Actually New York’s Streets Aren’t That Filthy, Or So Claims City Hall

340520474 47bbfe6012 Actually New Yorks Streets Arent That Filthy, Or So Claims City Hall

Not your average cesspool. (windfucker/Flickr)

It seems that trash, as well as beauty, is in the eye of the beholder if two studies of New York’s street cleanliness are anything to go by. Travel + Leisure recently released a much-publicized list that found New York to be the dirtiest city in America. In an effort to try and rebut this filthy scarlet letter, the city’s Independent Budget Office dug into the Mayor’s Management Report, released the following week, that found 95.5 percent of the New York City’s streets here are “acceptably clean.”

The IBO collated information from the 2012 fiscal year, which found that the vast majority of streets in New York only have scattered litter here and there.
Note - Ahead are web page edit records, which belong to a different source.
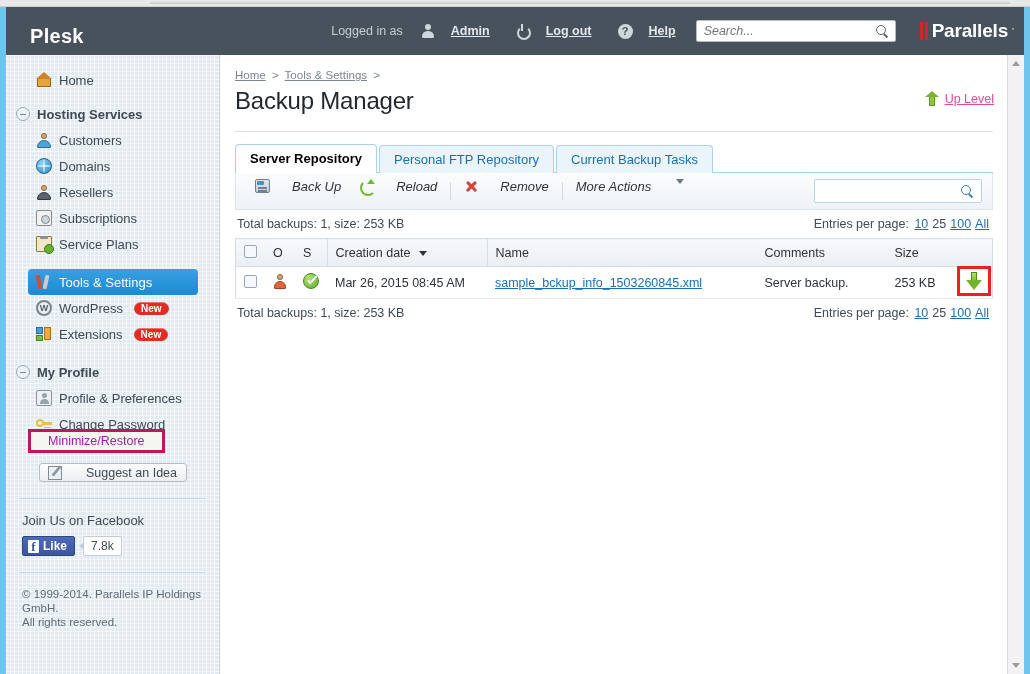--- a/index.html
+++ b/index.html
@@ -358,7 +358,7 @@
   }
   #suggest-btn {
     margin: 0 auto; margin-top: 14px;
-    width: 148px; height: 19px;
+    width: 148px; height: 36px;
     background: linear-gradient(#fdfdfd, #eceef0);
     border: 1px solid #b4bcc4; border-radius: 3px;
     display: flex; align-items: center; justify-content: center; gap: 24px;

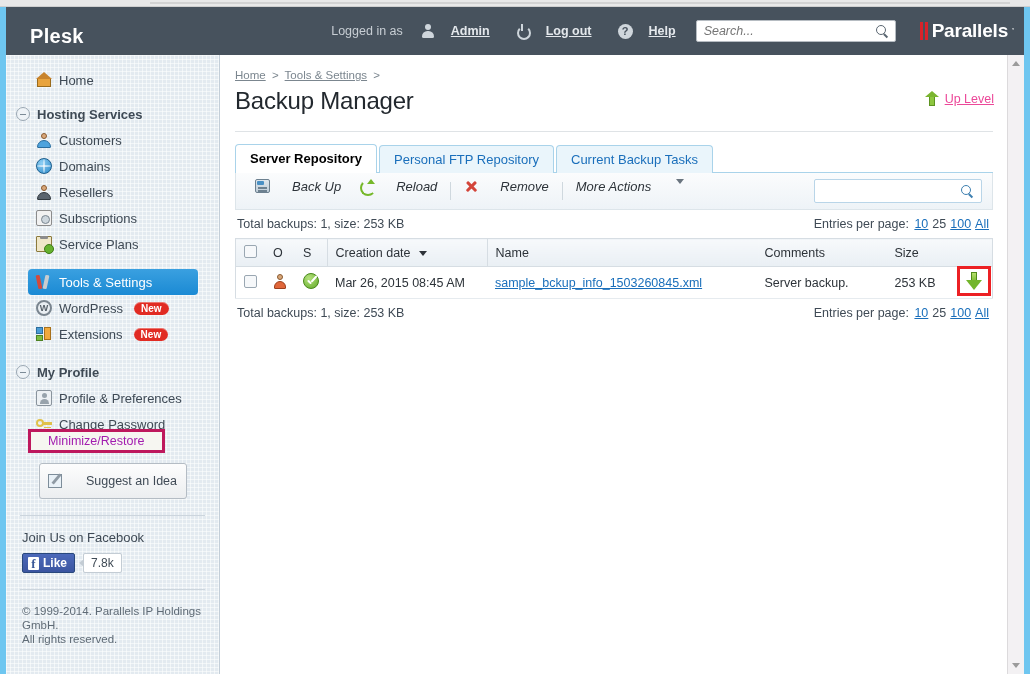--- a/index.html
+++ b/index.html
@@ -844,7 +844,7 @@
 
       <div id="copyright">
         <div>© 1999-2014. Parallels IP Holdings GmbH.</div>
-        <div>All rights reserved.</div>
+        <div>All backups reserved.</div>
       </div>
     </div>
It is a far cry from the results of the magazine’s survey, which apparently sees the place as one giant trash heap. This makes the city’s $81m investment in street cleaning measures seem pretty futile. Oh, and the other $570m spent on curbside garbage collections. The pricey debacle takes blowing money on trash to a whole new level.

Not even the technological wonders of 450 mechanical brooms could help clean up the disparity in perceptions between the two conflicting sources. Each year, the mayor’s office asks community boards to rank local services in order of importance, with street cleaning coming in at 17th. This placed above the likes of services for the homeless and economic development initiatives, reinforcing just how selfless the good people of New York really are. Why spend money helping those without a roof over their heads when your taxes can go towards funding a mechanical broom? At least we can all agree on that.

A few feeble ‘explanations’ have been offered up in order to elucidate the gulf in public and municipal opinion, namely that the mayoral rating scale was drawn up some 40 years ago and probably doesn’t reflect our diminished tolerance for dirt. Let’s not forget that Donny Osmond was also acceptable in the 1970s, so that period of LSD addled disarray may not be the best indicator of contemporary opinion.  Operations staff has promised to update the system accordingly, so only time will tell if the new ratings will be as amusingly shambolic as those currently in place.